Key highlights
- The GST release provides component splits (CGST/SGST/IGST/Cess), not a direct “goods vs services scoreboard.” Press Information Bureau+1
- Domestic gross GST was reported at ₹1,45,052 crore (Oct 2025), up from ₹1,42,251 crore (Oct 2024). Press Information Bureau
- 2026 editorial rule: interpret signals, avoid declaring booms.
If 2026 has one predictable problem, it’s this: we will see one big number and try to squeeze a whole economy out of it. GST tempts that mistake because it’s monthly, headline-friendly, and official.
October 2025’s GST release gives the macro pulse and the structural breakdown—CGST, SGST, IGST, and Cess—enough to describe direction, not enough to crown a sector. Press Information Bureau+1 The factsheet also provides a domestic collection reference: ₹1,45,052 crore in Oct 2025 vs ₹1,42,251 crore in Oct 2024. Press Information Bureau
In January 2026, the correct way to read this is modestly intelligent. CGST/SGST often reflect domestic turnover patterns; IGST can carry cross-border/import-related movements. But none of these is a clean proxy for “goods are booming” or “services are dominating.” Goods and services are interlocked across value chains, and GST captures the invoice world—formal, recorded, and sensitive to compliance behaviour.
So what should a 2026 article responsibly say?

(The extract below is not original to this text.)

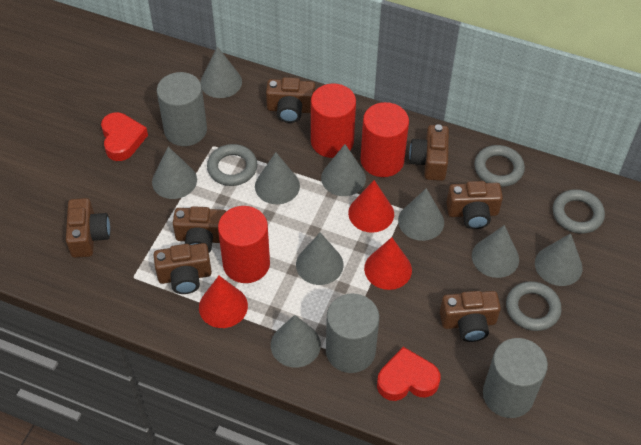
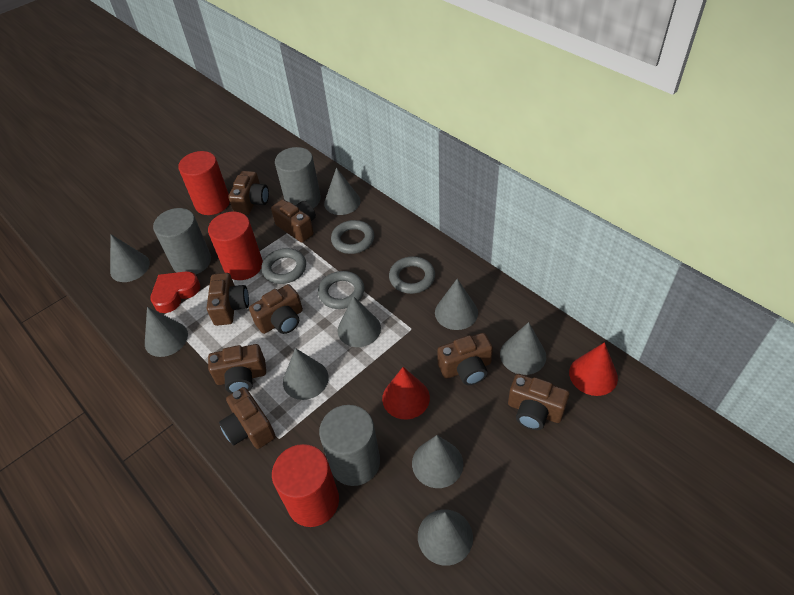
brown camera: [66,198,110,258] [154,243,212,294] [173,206,226,253] [266,77,315,123] [409,124,449,181] [440,291,501,342] [446,181,503,229] = 7 -> [207,273,249,326] [208,344,266,393] [219,387,275,449] [228,171,269,215] [249,284,303,334] [271,199,316,243] [437,333,493,385] [508,374,570,430] = 8
red cone: [199,276,248,328] [348,180,394,233] [364,237,412,290] = 3 -> [382,367,430,419] [569,342,618,396] = 2
red heart: [101,112,148,161] [377,347,440,401] = 2 -> [150,271,200,313] = 1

That festive-month collections were firm, that domestic turnover signals did not weaken visibly, and that component splits can hint at where activity was concentrated—but do not prove a sectoral takeover.
The disciplined conclusion is almost boring—and that’s why it’s trustworthy: GST can support a narrative of resilience; it cannot alone deliver a sectoral verdict.